The social and economic conditions that surround us can affect our health. This is not a new idea. If the notion was not broadly appreciated by the time it was formalized in the Lalonde report, the point was hammered down more thoroughly in the Marmot review. However, with little evidence quantifying the health impact of policies meant to address these conditions, this idea has large stayed as just that – an idea. Due to their complexity, we have been rarely able to answer questions like, ‘What exactly would happen to people’s health if we passed policy x, y, or z?’ or ‘How many less people would get sick?’

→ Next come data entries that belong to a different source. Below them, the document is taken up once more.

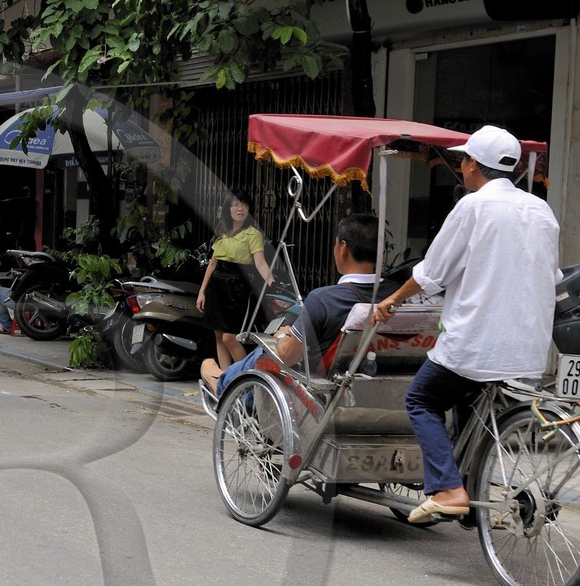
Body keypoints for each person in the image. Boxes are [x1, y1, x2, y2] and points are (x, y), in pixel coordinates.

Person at [369, 125, 560, 524]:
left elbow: (432, 274)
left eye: (464, 160)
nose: (462, 166)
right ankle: (473, 500)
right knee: (470, 402)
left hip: (475, 344)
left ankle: (449, 489)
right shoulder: (540, 209)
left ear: (472, 164)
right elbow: (551, 276)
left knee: (421, 399)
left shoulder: (473, 207)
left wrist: (391, 299)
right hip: (528, 349)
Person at [201, 213, 382, 399]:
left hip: (320, 386)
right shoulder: (395, 297)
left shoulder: (323, 299)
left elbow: (288, 356)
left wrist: (283, 335)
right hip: (376, 384)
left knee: (267, 349)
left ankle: (222, 382)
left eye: (336, 243)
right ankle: (224, 378)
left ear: (342, 248)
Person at [196, 188, 274, 370]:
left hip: (236, 287)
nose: (240, 209)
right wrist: (201, 292)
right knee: (218, 335)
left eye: (245, 205)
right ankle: (226, 378)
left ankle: (243, 377)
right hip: (216, 287)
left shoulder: (253, 234)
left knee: (229, 337)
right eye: (236, 205)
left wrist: (272, 282)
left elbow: (260, 263)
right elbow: (212, 264)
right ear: (228, 209)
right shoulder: (221, 231)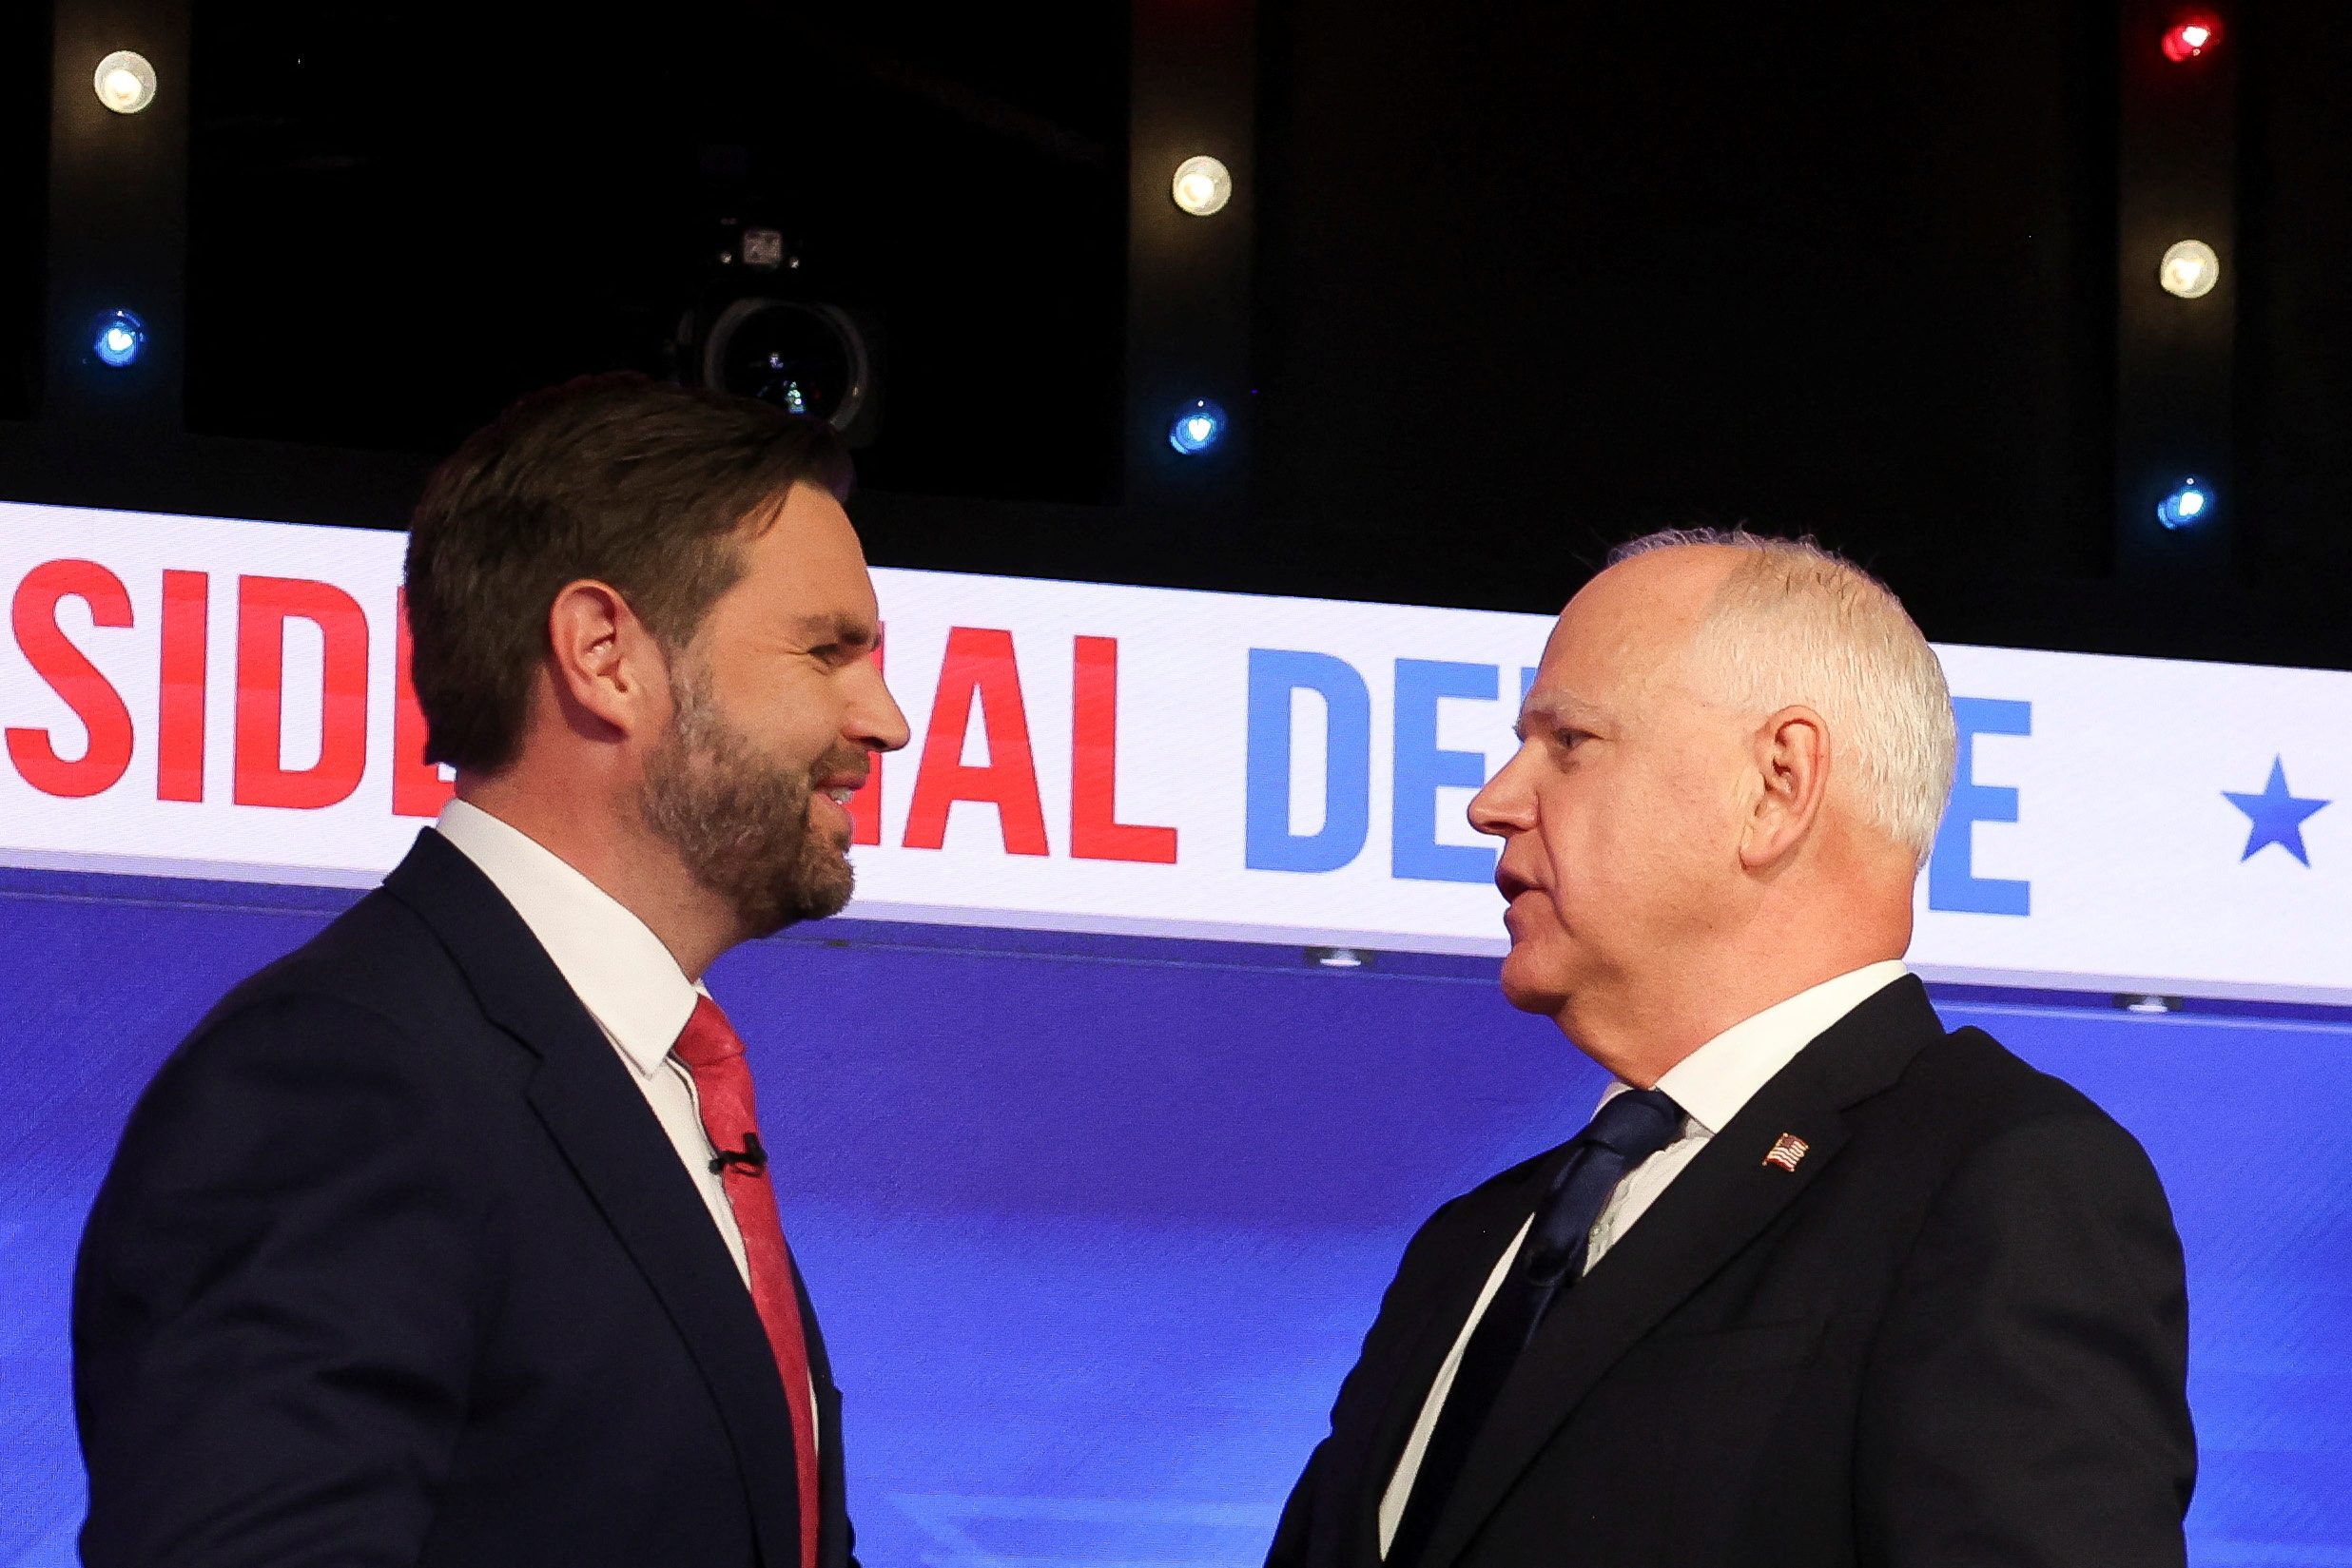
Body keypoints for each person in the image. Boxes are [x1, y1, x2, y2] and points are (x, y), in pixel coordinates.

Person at [73, 377, 909, 1568]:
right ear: (604, 653)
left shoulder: (649, 1071)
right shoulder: (338, 1080)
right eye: (829, 648)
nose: (887, 717)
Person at [1267, 532, 2194, 1568]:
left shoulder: (1998, 1180)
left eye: (1567, 741)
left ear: (1776, 783)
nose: (1491, 800)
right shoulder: (1470, 1244)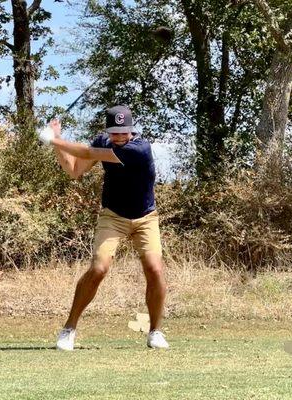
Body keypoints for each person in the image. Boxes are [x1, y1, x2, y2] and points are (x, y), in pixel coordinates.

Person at [41, 105, 169, 350]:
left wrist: (56, 140)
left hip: (145, 218)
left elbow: (88, 152)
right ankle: (69, 329)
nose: (120, 137)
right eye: (114, 132)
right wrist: (57, 142)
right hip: (113, 217)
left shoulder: (140, 149)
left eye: (124, 132)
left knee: (155, 269)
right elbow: (74, 169)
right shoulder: (104, 142)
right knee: (99, 268)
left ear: (132, 130)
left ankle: (155, 332)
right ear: (108, 131)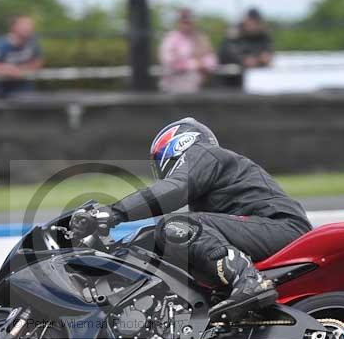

Part of the challenge is the lack of analyzable policy information. The other part is the inherent difficulty in using conventional epidemiologic methods to answer such questions. Taking on these challenges, the McGill-based MachEquity project (2010-) has been building databases and applying robust methods in an effort to build a slew of causal evidence of social policy effects on health in low and middle income countries. Below is a summary of their work and recent launch of data for public use.
How has MachEquity built ‘robust’ evidence?
First, there is the stringently-coded policy data. Focusing on national social policies, staff looked at full legislation documents in each country, amendments and appeals, or secondary sources if original documentation was not available. Two researchers then quantified the legislation into something meaningful (for example, the months paid maternity leave legislated), ultimately resulting in longitudinal datasets for with policy information from 1995-2013.
Second, the group is making use of quasi-experimental methods that attempt to mimic random assignment. The latter is the ‘gold standard’ to evaluate the impact of anything (policy, intervention, drug…) because it ensures that we eliminate all other potential explanations for any differences we see in the people’s outcomes (e.g. their health status post-experiment). Evidently, perfectly controlled randomized experiments are most often impossible when we are dealing with social determinants of health (can we randomize people to have more education?). Enter: quasi-experimental methods. There are entire books and courses on this (literally – look here), but the basic idea is that we can mimic randomization by eliminating other sources of variation, e.g. over time, in different types of people, or in different countries, by controlling for it in specific ways.
So what have they done so far?
Built policy databases. Published. Presented. A lot. See here. But not only that, researchers and staff on this project work in close collaboration with partners at the Department of Global Affairs, non-governmental organizations such as CARE, and ‘package‘ their work for policy-maker audiences . After all, the actual policy-making is in their hands, which are often far out of reach from academic research. Specific research topics have included the effect of removing tuition-fees, health service user-fees, maternity leave legislation, minimum age-of-marriage laws on outcomes like vaccination uptake, child mortality, adolescent birth rates and nutrition.
Where is the policy data and how can I use it?
Policy datasets on maternity leave, breastfeeding breaks at work, child marriage and minimum wage are now available for download here! For each determinant, longitudinal data on low and middle income countries’ policies is available. You can therefore make use of quantified social policy information and changes in legislation over time, and the infinite possible analyses that such data lends itself to.